Editorial, by Lawrence M. Schell, Phd, University of Albany, New York
Goines and Hagler (authors of the paper “Noise Pollution: A Modern Plague,” Southern Medical Journal, Volume 100, # 3, March 2007) correctly point out that noise is exceptionally common and not just an annoyance. It imposes on rights guaranteed to US citizens. In this regard it is no different from air and water pollution, which are unarguably necessary to regulate to safeguard human health.
However, noise is not the usual pollutant, because it operates in two ways. Sound energy damages nerve cells in the cochlea, producing hearing loss especially at high frequencies (the auditory or aural effects of noise exposure), making it like other pollutants that cause damage directly to cells.

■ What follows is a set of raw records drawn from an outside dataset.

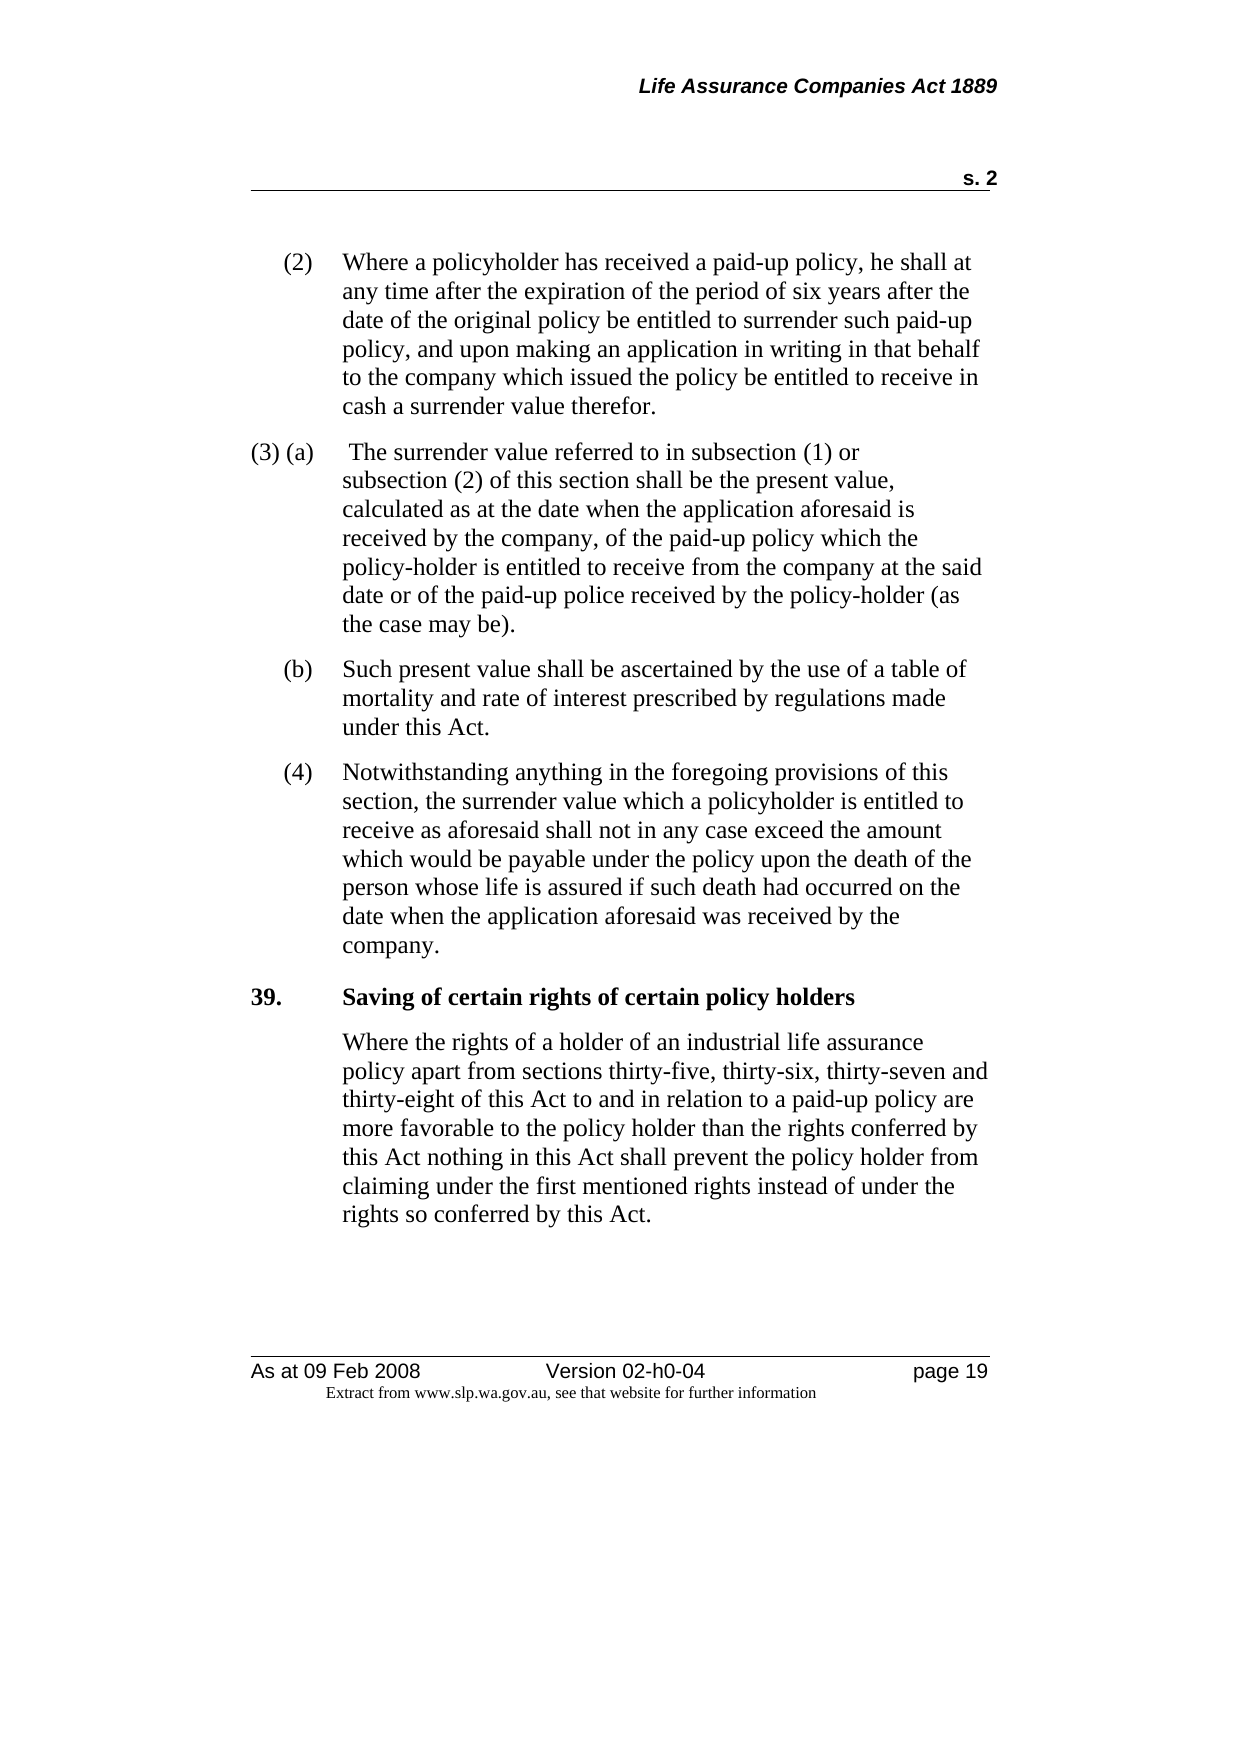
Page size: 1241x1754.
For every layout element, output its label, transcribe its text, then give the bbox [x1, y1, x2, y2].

text (b) Such present value shall be ascertained by the use of a table of mortality and rate of interest prescribed by regulations made under this Act. [251, 654, 990, 741]
text (2) Where a policyholder has received a paid-up policy, he shall at any time after the expiration of the period of six years after the date of the original policy be entitled to surrender such paid-up policy, and upon making an application in writing in that behalf to the company which issued the policy be entitled to receive in cash a surrender value therefor. [251, 247, 990, 420]
text Where the rights of a holder of an industrial life assurance policy apart from sections thirty-five, thirty-six, thirty-seven and thirty-eight of this Act to and in relation to a paid-up policy are more favorable to the policy holder than the rights conferred by this Act nothing in this Act shall prevent the policy holder from claiming under the first mentioned rights instead of under the rights so conferred by this Act. [251, 1027, 990, 1228]
text (3) (a) The surrender value referred to in subsection (1) or subsection (2) of this section shall be the present value, calculated as at the date when the application aforesaid is received by the company, of the paid-up policy which the policy-holder is entitled to receive from the company at the said date or of the paid-up police received by the policy-holder (as the case may be). [251, 437, 990, 638]
text (4) Notwithstanding anything in the foregoing provisions of this section, the surrender value which a policyholder is entitled to receive as aforesaid shall not in any case exceed the amount which would be payable under the policy upon the death of the person whose life is assured if such death had occurred on the date when the application aforesaid was received by the company. [251, 757, 990, 959]
subtitle 39. Saving of certain rights of certain policy holders [251, 982, 990, 1010]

However, noise pollution is distinctive in that it is energy that the brain can perceive as information, particularly as a threat. This stimulates systemic responses that, when over-activated, become injurious (the non-auditory effects). The information content of noise is an assessment made by an individual with personal likes and dislikes. What one person deems unnecessary and unwanted may not be for others (e.g. the loud car stereo).
This dual mode of action makes it both interesting and troublesome for researchers. Sound must be interpreted to be perceived as noise and thus the systemic effects are affected by personal preferences. This makes the scientific study of its effects much more difficult. Insofar as regulation is based on scientific information, this difficult-to-study aspect can be a hindrance to the development of sound regulations. It is not this difficulty alone that has slowed the regulation of noise to reduce its harmful effects on health and the social fabric.
Why have we backed off regulation to control this hazard? Certainly, the politics of the early 1980s played a large part, but other factors pertain. Noise is commonplace and has been for centuries, as Goines and Hagler summarise, and as a familiar feature it does not fit the cultural myth of a new, unnatural technology that threatens human nature and has to be controlled (i.e. radiation, cloning, pesticides, polycyclic aromatic hydrocarbons, or phthalates).
People may think one can become accustomed to noise because it is so common. (If that were true, occupational noise exposure would not be a danger.) This may be a case of familiarity breeding contempt and complacence. In addition, the contributors to noisy environments are not only large industries, whose outputs can be controlled at the source like air pollution from power plants, but include individuals as well. Many of us contribute to the noise level at one time or another, making regulation more intrusive and possibly involving personal sacrifice from time to time.
Our evolutionary history has not prepared us well for chronic, loud noise. Human adaptation to anthropogenic (aka man-made) environments is questionable. The evolutionary history leading to humans was devoid of many of the exposures commonplace today. Urban life which involves most elements of the anthropogenic environment arose less than 10,000 years ago—a blink of evolutionary time. It is unlikely that we are especially well equipped through evolutionary preparation to adapt to these exposures.
To maintain a healthful environment, whether urban, suburban or rural, noise production must be brought under some measure of control. Until it is, physicians can help prevent exposures by providing information to all age groups about the dangers of noise exposure, as described by Goines and Hagler.
The impact of noise on the practice of many physicians is not trivial.
- As we live longer now, a larger portion of our lives are lived in the older years when damage from earlier noise exposure was influential.
- The cumulative effects of noise exposure will contribute to poor cardiovascular health and hearing loss.
- Impeded communication thins the social network that is so important to the health of the elderly.
The resulting social isolation will produce down-stream effects on health that will settle in physicians’ waiting rooms.